The government’s independent climate and infrastructure advisers have delivered an unprecedented rebuke to Liz Truss for focusing on attempts to increase the UK’s gas production to bring down energy prices instead of policies to reduce demand.
From her first hours in the job, the prime minister has prioritised a series of measures on energy policy to head off the cost of living crisis.
She will unveil a cap on energy price rises – though without extending the windfall tax on producers – freezing the average household energy bill at £2,500 a year.
She has also signalled a push to extract more gas and oil from the North Sea, accelerate the new licensing of North Sea oil and gas fields, and lift the moratorium on fracking, to try to increase gas production.
On Wednesday, the former Conservative environment secretary Lord Deben and Sir John Armitt, who chair the Committee on Climate Change and the National Infrastructure Commission respectively, wrote to Truss warning that ramping up gas production would not solve the problem.
They wrote: “The UK cannot address this crisis solely by increasing its production of natural gas. Greater domestic production of fossil fuels may improve energy security, particularly this winter.
“But our gas reserves – offshore or from shale – are too small to impact meaningfully the prices faced by UK consumers.”
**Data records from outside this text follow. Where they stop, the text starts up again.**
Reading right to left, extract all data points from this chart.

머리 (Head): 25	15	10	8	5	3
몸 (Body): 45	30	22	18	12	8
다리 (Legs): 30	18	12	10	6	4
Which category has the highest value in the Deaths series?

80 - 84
The letter marks the first time the chairs of the independent advisory bodies have written jointly to a prime minister.
They advised Truss, along with the incoming chancellor and business secretary, to focus instead on bringing down energy demand from consumers and businesses.
“Energy security and reducing the UK’s exposure to volatile fossil fuel prices requires strong policies that reduce energy waste across the economy and boost domestic production of cheap and secure low-carbon energy,” they wrote in the letter, seen by the Guardian.
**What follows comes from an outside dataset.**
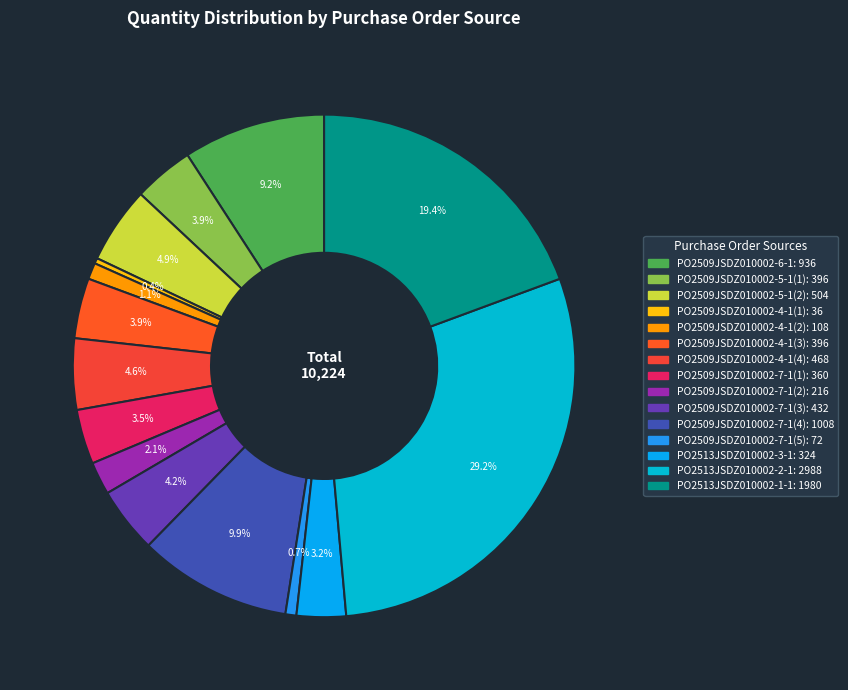

To the nearest percent, what is the difference between the PO2513JSDZ010002-1-1 and PO2509JSDZ010002-5-1(2) slice percentages?

14%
This would necessitate policies such as home insulation, requiring public agencies to improve the energy efficiency of their buildings, setting up an energy advice service for consumers, and increasing renewable energy generation, particularly onshore wind and solar power.
“Renewables are the cheapest form of electricity generation. Onshore wind and solar have the potential to be deployed fastest and thus reduce our reliance on natural gas sooner,” they wrote.
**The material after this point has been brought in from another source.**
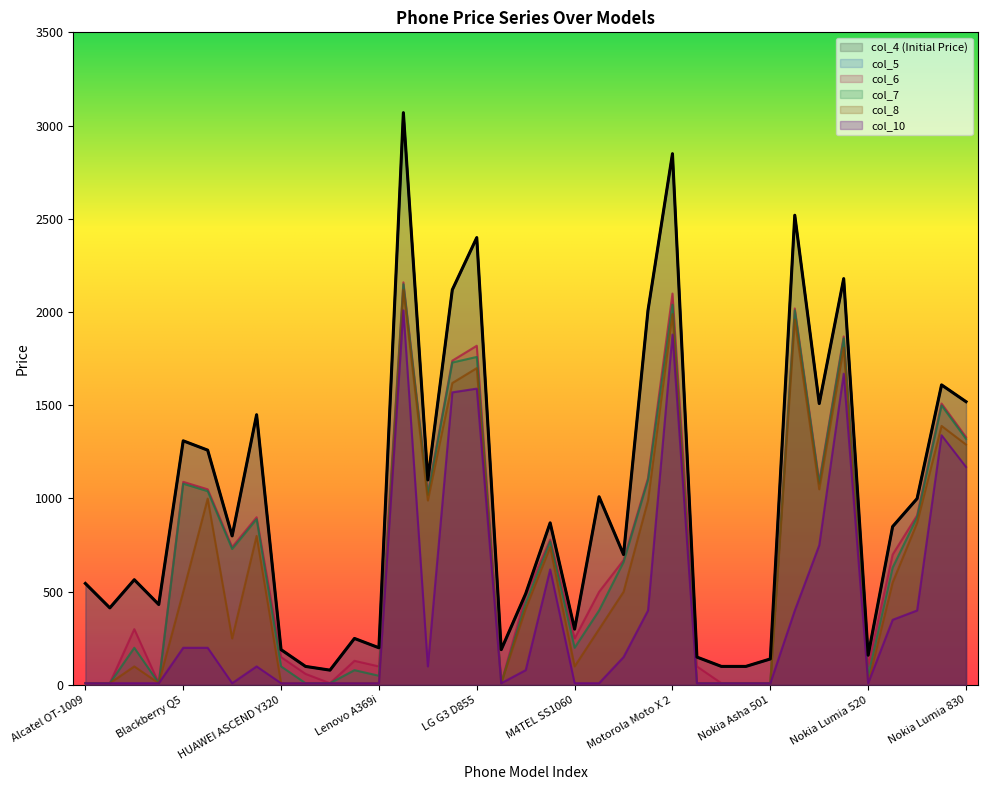

Rank the categories by col_5 value from lowest to highest.

LANIX LX7, Huawei U2800, Nokia 220, Nokia Asha 205, Nokia Asha 501, Nokia 208, Nokia Lumia 520, HUAWEI ASCEND Y320, LG L1 II, Lenovo A369i, LENOVO A319, M4TEL SS1060, ALCATEL OT-1030A, Azumi Q12G, LG L70, Alcatel OT-1009, Azumi A50C, Moto G 8GB, HUAWEI ASCEND G6, Nokia Lumia 625, LG L90, Nokia Lumia 735, Moto G 16GB, LG G PRO LITE, Blackberry Z10, Blackberry Q5, HUAWEI ASCEND P6, Nokia Lumia 1320, Nokia Lumia 830, Nokia Lumia 820, Motorola Moto X, LG G2 D805, Nokia Lumia 1520, LG G3 D855, Nokia Lumia 1020, Motorola Moto X 2, LG G Flex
Truss has said little so far on how she would improve home insulation, as the scrapping of the green homes grant last year has left the UK without a nationwide insulation scheme for those on average incomes. She has vowed to remove green levies, potentially including those that pay for insulation for poor and vulnerable households.
During her campaign for the Tory leadership, she also firmly rejected lifting the barriers in the planning system to onshore wind and solar farms.
At least 15 million homes require energy efficiency improvements, but the most recent year in which a large number of homes were insulated was 2012. Since then, the “stop-start nature of energy-efficiency policy is hampering development of the supply chain,” the letter said.
The Committee on Climate Change warned earlier this year that increasing the production of gas from the North Sea was unlikely to bring down gas prices and could endanger the UK’s target of reaching net zero emissions by 2050.
Deben and Armitt wrote that up to three-quarters of UK households are threatened by fuel poverty.
“The OBR expects natural gas to remain expensive, at three to four times the average pre-invasion [of Ukraine] price, until 2027. Ninety per cent of the recent increase in the energy price cap is driven by changes in the price of gas. Addressing our dependency on fossil energy offers us the best way out of these crises,” they wrote.
“The best policies for the consumer are those that support lasting energy security and a low-carbon, low-cost energy system. The independent analysis of our respective organisations is that this will deliver a long-term return on investment and set the UK on a path to prosperity.”